Records for the task ::

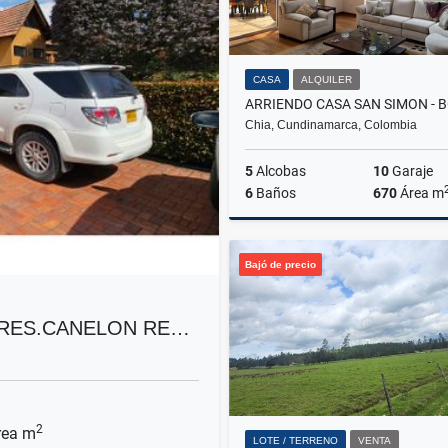
CASA
ALQUILER
Chia, Cundinamarca, Colombia
5
Alcobas
10
Garaje
6
Baños
670
Área m
A
Bajó de precio
$18.000.000
.RES.CANELON RE…
2
ea m
LOTE / TERRENO
VENTA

Assignment :: Transcribe every line of text from the listing above verbatim and in its original order, leaving out the picture.

Worked solution ::
CASA
ALQUILER
Chia, Cundinamarca, Colombia
5
Alcobas
10
Garaje
6
Baños
670
Área m
A
Bajó de precio
$18.000.000
.RES.CANELON RE…
2
ea m
LOTE / TERRENO
VENTA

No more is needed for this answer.